What an age we live in. On Valentine’s Day, Radiohead announced they would be digitally releasing a new album five days later. Four days later, they released the bugger early. A pleasant surprise and a timely reminder of just how the game is changing in the music industry.
But, the music is all, and so this review is centring on the actual tunes, not the earth-shattering ramifications of the whys and wherefores of the release of the album. However it gets into your ears, Radiohead have given us another album, their eighth: The King of Limbs.
The significance of Radiohead’s last album In Rainbows musically is that it’s the Radiohead album for people who don’t like Radiohead: those turned off by the obtuse and difficult (though masterful) Kid A, or the paranoid frenzy of OK Computer could find solace in the warm, enchanting, and downright pretty In Rainbows. The band had reinvented themselves yet again, and once again critics and the paying public had responded positively.
In spirit and aesthetic, The King of Limbs is closest to its immediate predecessor, 2007’s undeniable masterpiece In Rainbows (and the quietly-released adjunct, the underrated collection In Rainbows Pt. II). “Little By Little” is musically in the same vein and lyrical ballpark as “Jigsaw Falling Into Place,” and “Codex” brings to mind “Last Flowers” from In Rainbows Pt II.
So, 2011 finds Radiohead not ripping up the rulebook, but instead refining and reorganising their sound. The King of Limbs is easily the most subtle and understated Radiohead album to date, and on the first couple of listens it can feel as though the album doesn’t go to many places or take many chances; there are no real booty-shakers like “Bodysnatchers,” no stand-out anthems like “Paranoid Android” or “Just,” no moments of startling beauty like “Pyramid Song.”
However, perseverance will reap rewards. Any great album reveals itself by degees, and The King of Limbs is no exception. Conceptually, the album’s lyrics deal with a number of themes: obsession (such as the seductive playfulness of the call on “Morning Mr. Magpie” that “You’re such a tease, I’m such a flirt”); indulgence (“All I want is the moon upon a stick”), and hints of a dark undertone of imprisonment, observation, and subjugation – the chilling refrain of “How are we today?” calls to mind the inhuman Nurse Ratched from One Flew Over The Cuckoo’s Nest, ironically on “Morning Mr. Magpie,” a Radiohead song also named after a bird.
Musically, the album is an understated marvel. Though it feels on the first listen like a largely electronic and processed affair, guitars actually work as the fulcrum of pretty much the entire record: Johnny Greenwood and Ed O’Brien weave their guitar lines around the edges and through the centres of songs, binding the sound together without dominating it at all. Dave Navarro, take note.

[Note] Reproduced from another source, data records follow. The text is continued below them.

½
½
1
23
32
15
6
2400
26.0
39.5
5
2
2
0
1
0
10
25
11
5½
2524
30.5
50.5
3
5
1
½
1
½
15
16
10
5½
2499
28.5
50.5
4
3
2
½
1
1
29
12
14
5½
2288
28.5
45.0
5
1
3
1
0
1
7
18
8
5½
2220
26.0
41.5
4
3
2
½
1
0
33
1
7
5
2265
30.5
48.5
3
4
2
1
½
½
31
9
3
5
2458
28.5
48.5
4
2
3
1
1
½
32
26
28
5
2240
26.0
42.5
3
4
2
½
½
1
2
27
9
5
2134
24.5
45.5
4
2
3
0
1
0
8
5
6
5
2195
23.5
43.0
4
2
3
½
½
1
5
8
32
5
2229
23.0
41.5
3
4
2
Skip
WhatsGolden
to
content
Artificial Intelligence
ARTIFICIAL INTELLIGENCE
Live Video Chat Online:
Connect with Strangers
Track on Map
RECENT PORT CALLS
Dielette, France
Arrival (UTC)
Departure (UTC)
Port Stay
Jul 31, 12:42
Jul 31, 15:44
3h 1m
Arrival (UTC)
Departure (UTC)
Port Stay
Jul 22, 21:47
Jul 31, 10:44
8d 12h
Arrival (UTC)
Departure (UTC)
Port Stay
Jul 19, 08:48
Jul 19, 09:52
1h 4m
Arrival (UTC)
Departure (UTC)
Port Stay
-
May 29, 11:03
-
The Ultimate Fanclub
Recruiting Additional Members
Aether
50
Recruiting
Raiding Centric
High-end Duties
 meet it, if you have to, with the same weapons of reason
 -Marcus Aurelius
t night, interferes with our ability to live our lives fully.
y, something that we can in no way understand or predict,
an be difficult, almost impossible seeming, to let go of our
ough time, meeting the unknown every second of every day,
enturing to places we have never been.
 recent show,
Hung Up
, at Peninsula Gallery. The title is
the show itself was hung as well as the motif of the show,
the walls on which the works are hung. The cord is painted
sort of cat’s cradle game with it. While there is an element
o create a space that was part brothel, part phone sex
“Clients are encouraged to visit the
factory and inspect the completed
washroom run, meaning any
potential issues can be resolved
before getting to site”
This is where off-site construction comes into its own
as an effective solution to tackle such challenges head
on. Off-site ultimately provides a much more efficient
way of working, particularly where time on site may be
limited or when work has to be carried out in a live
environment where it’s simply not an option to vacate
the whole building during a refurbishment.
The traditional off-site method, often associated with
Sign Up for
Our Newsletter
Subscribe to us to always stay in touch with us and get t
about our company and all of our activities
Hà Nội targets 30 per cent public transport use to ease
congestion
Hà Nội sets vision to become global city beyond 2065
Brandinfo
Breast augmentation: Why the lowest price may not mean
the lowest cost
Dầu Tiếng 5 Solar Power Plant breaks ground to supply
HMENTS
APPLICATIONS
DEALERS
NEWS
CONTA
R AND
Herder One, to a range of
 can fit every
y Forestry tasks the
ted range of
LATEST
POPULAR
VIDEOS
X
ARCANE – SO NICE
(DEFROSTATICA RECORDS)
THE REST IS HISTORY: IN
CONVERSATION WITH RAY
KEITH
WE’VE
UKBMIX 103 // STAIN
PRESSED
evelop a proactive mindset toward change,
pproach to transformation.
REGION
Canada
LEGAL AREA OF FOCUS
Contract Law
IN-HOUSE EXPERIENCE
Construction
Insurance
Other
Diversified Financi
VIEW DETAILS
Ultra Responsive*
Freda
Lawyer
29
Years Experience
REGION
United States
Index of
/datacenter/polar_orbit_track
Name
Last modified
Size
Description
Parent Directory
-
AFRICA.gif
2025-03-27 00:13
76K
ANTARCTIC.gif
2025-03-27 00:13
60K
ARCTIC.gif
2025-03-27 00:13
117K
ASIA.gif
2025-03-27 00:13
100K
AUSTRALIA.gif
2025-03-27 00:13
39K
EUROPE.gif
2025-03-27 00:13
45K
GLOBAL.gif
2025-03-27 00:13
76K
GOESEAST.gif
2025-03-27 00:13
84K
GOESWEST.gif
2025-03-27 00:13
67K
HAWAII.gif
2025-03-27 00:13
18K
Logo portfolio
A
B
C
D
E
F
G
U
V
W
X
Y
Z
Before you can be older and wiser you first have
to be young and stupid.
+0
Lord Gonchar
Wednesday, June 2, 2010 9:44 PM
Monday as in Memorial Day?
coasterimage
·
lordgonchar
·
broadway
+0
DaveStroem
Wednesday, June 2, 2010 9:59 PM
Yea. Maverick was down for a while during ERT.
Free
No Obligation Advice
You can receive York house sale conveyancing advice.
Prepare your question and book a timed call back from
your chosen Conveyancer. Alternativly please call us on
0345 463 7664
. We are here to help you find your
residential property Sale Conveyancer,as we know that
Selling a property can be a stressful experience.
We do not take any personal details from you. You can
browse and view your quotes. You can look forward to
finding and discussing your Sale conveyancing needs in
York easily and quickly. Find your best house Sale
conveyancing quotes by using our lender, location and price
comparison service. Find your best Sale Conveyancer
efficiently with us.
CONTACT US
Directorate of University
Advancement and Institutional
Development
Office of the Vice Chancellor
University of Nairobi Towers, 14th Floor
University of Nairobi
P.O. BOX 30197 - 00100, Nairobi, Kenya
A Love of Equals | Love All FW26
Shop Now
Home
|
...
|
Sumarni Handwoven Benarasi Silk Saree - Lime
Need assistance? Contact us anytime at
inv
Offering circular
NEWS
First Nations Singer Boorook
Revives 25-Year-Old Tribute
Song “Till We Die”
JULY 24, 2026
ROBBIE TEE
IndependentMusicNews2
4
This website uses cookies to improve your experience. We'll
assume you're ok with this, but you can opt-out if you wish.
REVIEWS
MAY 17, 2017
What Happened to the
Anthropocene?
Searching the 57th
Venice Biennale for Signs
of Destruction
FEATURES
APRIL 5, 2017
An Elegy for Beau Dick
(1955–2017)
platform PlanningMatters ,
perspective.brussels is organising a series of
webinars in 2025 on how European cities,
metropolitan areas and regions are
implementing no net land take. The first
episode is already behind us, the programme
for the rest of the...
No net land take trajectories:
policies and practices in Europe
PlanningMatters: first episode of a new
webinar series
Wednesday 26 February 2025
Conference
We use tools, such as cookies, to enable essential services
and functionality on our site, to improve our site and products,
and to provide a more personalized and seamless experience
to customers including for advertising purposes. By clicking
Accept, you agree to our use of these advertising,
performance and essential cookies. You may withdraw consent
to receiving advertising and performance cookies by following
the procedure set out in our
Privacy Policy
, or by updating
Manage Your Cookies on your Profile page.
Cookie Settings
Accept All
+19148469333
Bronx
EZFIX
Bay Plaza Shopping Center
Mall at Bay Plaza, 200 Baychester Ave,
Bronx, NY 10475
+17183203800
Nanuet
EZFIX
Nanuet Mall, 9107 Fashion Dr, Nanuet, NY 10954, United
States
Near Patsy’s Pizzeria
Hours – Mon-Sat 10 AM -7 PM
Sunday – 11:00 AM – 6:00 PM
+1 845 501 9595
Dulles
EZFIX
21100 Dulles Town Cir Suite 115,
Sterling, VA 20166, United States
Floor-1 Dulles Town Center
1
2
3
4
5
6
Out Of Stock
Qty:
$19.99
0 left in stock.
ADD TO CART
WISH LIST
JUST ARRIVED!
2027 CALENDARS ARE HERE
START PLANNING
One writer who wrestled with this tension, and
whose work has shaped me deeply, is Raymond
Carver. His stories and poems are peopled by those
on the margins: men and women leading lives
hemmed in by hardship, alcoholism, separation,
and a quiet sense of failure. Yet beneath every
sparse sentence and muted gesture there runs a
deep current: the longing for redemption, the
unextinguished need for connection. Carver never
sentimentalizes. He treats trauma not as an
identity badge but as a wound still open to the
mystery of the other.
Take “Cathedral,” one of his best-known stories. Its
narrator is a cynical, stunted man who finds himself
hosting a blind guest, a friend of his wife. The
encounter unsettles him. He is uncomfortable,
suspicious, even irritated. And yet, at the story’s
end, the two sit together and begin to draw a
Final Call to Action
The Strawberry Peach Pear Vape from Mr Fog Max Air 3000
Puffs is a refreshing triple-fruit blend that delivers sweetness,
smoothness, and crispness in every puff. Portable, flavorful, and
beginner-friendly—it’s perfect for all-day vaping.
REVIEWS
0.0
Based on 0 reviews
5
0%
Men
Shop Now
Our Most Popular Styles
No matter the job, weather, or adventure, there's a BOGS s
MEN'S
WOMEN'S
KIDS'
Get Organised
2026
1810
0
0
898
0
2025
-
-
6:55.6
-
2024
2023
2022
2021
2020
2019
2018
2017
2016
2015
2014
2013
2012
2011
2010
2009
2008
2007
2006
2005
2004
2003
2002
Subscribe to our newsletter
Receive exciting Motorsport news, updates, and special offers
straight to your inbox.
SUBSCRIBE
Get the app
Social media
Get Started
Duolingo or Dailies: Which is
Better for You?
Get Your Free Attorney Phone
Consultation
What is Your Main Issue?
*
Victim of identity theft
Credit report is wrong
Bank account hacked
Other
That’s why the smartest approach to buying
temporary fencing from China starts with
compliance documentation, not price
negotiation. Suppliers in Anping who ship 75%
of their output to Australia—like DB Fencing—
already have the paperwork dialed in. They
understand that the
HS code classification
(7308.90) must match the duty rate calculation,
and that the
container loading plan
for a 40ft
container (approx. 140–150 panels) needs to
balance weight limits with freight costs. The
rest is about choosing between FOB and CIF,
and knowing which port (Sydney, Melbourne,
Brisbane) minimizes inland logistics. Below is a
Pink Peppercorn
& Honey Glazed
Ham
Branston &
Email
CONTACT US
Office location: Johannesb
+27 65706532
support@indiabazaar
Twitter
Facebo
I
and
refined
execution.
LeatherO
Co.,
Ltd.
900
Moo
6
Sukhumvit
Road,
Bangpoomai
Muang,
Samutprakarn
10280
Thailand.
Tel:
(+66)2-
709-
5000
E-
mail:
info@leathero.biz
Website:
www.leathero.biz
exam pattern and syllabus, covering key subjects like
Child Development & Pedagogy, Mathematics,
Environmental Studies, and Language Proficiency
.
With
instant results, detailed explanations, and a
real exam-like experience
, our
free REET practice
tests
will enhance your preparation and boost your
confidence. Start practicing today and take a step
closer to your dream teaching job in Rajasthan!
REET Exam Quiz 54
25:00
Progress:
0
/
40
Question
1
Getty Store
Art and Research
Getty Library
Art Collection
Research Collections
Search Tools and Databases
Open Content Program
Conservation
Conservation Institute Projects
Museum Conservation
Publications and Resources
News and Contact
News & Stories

As a whole, the album’s music is the aural equivalent of a Stanley Kubrick film: there’s nothing there that isn’t adding to the whole, and there are no redundant elements. It’s a beautifully-restrained record that needs repeat listens with a bloody good pair of headphones to fully appreciate. As always, credit has to go Nigel Godrich, uber-producer and craftsman of the Radiohead experience. Once again, he’s taken Radiohead’s music and helped to push it to another level.
If you’re not a Radiohead fan, or you actively dislike them, In Rainbows is the record with which to induct yourselves into the Oxford five-piece. If, like me, you were champing at the bit to get your grubby mitts on another slice of fabulousness from one of the world’s greatest artists, then don’t delay in downloading the record from their website for a paltry $9. Sit down, turn your phone off, get those massive headphones of yours on, strap yourself in, and let it wash over you a few times. Radiohead’s evolution from album to album – like the great David Bowie – shows no sign of slowing. Like Thom himself says on album closer “Separator,” “If you think this is over then you’re wrong.”